Choose identifying, quasi-identifying, sensitive and insensitive attributes. For quasi-identifiers, define levels of anonymisations (create hierarchies). Choose privacy models, it is enough to use k-anonymity and l-diversity.Run the anonymisation process and choose an appropriate transformation. Analyse the anonymised dataset in terms of utility. Try to make sure no columns besides the identifying attributes are entirely deleted while keeping the number of suppressed records under control. Export the final ARX project file.
Create a report, where you explain why you made the choices you made (you can briefly describe previous attempts if they gave unsatisfactory results).
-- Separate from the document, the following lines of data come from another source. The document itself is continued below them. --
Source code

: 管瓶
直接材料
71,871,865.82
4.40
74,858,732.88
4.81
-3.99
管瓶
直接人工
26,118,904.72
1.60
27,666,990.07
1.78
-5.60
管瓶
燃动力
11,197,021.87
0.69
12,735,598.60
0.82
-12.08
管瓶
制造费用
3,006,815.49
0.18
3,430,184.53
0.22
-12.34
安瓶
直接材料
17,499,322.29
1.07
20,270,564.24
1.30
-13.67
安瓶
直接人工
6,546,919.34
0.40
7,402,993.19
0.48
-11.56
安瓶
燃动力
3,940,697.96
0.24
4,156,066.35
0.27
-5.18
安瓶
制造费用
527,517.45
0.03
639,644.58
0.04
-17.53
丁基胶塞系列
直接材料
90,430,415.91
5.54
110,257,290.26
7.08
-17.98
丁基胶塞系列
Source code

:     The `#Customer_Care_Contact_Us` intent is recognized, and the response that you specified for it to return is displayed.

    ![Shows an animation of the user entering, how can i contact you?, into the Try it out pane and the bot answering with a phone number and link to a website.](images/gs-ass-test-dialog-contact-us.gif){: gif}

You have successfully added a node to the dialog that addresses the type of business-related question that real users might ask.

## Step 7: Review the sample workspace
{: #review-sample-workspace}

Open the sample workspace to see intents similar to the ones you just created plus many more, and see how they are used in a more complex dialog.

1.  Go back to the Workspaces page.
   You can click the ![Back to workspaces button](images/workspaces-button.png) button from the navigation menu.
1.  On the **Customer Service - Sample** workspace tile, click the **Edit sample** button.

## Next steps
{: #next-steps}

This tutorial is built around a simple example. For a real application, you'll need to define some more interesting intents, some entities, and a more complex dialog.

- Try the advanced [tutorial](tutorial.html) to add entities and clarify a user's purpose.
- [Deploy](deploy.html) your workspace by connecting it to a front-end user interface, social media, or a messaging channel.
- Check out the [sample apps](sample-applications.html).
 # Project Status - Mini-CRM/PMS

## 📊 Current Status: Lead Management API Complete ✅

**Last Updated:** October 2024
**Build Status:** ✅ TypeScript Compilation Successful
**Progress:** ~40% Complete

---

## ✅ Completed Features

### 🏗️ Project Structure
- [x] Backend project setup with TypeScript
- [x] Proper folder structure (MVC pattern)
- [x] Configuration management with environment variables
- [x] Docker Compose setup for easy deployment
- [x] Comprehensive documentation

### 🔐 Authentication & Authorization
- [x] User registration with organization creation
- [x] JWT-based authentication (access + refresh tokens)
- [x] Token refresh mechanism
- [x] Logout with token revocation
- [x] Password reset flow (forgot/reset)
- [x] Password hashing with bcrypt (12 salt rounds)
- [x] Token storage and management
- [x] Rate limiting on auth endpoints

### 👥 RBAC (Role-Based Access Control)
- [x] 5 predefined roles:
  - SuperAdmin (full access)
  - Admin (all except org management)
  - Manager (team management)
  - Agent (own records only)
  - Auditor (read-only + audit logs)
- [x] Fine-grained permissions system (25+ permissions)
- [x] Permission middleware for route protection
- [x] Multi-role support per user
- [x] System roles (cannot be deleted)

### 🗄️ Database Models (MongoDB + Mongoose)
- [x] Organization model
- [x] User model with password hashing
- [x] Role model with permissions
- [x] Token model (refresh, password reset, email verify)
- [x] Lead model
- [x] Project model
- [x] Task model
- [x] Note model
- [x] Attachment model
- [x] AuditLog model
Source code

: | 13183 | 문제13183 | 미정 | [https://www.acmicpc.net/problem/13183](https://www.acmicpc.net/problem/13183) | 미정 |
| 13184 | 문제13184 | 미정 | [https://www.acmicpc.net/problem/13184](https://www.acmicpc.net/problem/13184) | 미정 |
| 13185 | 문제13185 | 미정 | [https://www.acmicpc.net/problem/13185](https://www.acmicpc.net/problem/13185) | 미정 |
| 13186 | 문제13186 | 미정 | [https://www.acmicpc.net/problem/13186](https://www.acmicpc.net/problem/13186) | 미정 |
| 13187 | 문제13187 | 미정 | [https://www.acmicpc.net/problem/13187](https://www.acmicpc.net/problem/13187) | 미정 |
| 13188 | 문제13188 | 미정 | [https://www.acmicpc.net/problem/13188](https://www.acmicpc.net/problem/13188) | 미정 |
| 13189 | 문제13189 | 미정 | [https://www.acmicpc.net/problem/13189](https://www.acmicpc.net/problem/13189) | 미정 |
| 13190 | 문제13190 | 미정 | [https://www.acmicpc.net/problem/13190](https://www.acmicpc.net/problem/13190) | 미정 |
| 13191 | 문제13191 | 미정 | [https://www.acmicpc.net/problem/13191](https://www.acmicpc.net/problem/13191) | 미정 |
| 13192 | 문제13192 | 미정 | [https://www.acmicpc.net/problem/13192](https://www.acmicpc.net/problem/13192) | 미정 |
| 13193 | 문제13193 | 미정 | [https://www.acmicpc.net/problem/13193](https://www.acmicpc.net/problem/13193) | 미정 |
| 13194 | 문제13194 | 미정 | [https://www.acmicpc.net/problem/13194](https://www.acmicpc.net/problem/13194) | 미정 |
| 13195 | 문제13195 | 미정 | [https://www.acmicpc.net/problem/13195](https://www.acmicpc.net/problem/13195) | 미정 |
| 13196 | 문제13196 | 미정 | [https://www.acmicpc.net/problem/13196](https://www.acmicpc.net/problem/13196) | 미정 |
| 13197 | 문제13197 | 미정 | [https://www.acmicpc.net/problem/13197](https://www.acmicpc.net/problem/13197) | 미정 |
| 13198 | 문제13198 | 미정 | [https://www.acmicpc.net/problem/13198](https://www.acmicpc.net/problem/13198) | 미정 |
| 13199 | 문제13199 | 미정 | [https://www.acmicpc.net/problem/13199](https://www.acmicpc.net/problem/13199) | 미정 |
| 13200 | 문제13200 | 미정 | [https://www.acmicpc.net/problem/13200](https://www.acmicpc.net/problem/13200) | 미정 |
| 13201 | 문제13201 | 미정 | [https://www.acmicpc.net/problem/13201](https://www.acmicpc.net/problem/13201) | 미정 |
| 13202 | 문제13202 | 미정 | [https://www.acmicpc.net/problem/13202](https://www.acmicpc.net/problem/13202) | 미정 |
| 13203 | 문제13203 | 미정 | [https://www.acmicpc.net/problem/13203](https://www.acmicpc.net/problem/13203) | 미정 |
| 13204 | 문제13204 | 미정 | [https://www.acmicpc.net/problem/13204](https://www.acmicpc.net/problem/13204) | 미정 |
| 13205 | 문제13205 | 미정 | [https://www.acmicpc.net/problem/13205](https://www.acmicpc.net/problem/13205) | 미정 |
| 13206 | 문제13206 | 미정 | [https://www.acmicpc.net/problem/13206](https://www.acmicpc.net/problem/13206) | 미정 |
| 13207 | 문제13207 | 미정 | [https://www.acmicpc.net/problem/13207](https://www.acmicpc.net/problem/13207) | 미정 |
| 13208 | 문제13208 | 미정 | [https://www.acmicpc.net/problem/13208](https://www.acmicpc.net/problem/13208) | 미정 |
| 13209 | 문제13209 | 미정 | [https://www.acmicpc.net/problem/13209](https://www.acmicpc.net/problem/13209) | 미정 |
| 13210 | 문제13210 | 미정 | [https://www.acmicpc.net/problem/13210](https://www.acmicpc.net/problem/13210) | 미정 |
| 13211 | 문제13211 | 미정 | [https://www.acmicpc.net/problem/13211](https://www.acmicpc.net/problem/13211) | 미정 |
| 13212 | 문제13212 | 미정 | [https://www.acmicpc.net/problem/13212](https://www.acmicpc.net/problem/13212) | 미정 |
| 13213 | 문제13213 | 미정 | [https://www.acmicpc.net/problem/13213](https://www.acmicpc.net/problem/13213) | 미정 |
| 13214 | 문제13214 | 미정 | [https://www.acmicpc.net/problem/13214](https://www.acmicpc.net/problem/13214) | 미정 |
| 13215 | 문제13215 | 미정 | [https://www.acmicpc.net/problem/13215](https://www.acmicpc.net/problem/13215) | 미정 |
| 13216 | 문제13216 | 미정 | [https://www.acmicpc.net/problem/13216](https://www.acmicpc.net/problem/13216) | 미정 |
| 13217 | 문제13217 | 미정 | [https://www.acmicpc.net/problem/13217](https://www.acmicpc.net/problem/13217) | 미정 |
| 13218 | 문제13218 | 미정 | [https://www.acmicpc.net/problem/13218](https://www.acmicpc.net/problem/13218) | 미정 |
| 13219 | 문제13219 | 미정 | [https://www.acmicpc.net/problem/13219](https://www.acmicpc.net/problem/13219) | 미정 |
- Explain why you chose the levels of generalisations that you did (if you chose ordering, explain why you ordered things the way you did; if you chose intervals, explain how you chose them; if you created a custom hierarchy you can explain the logic behind it).
- In your own words add a small explanation of what guarantees the privacy models offer in terms quasi-identifiers and sensitive attributes.
- Briefly explain which transformation you chose and why.
- Explain what level the transformation chose for each attribute. Do this by attribute (for isntance “Age: Level 2” is sufficient, the actual levels are visible from the project file).
- Report the minimal class size from the input and output data.
- Report how many records were suppressed (Analyze utility → Class sizes) and which attributes had the most missing values (Analyze utility → Quality models).
- Analyze the risk of the input data: report the estimated percentage of records from the input data that had a larger re-identification risk than 50%.
- Analyze the risk of the output data: report the estimated percentage of records that have a re-identifiaction risk below 5%.
Hints
If the anonymisation suppresses entire attributes or too many records:
- Check the suppression level (suggested: 100%);
- Define more hierarchy levels for quasi-identifiers;
- Play around with sensitive attributes and quasi-identifiers (The distinction between them is not always clear. Turning a sensitive value into a quasi-identifier allows ARX to generalise it, while making a quasi-identifier into a sensitive attribute will mean that it is not considered in the k-anonymous classes).
Submission Form
Submit a zip container containing the ARX project file (*.deid) and the PDF of the report.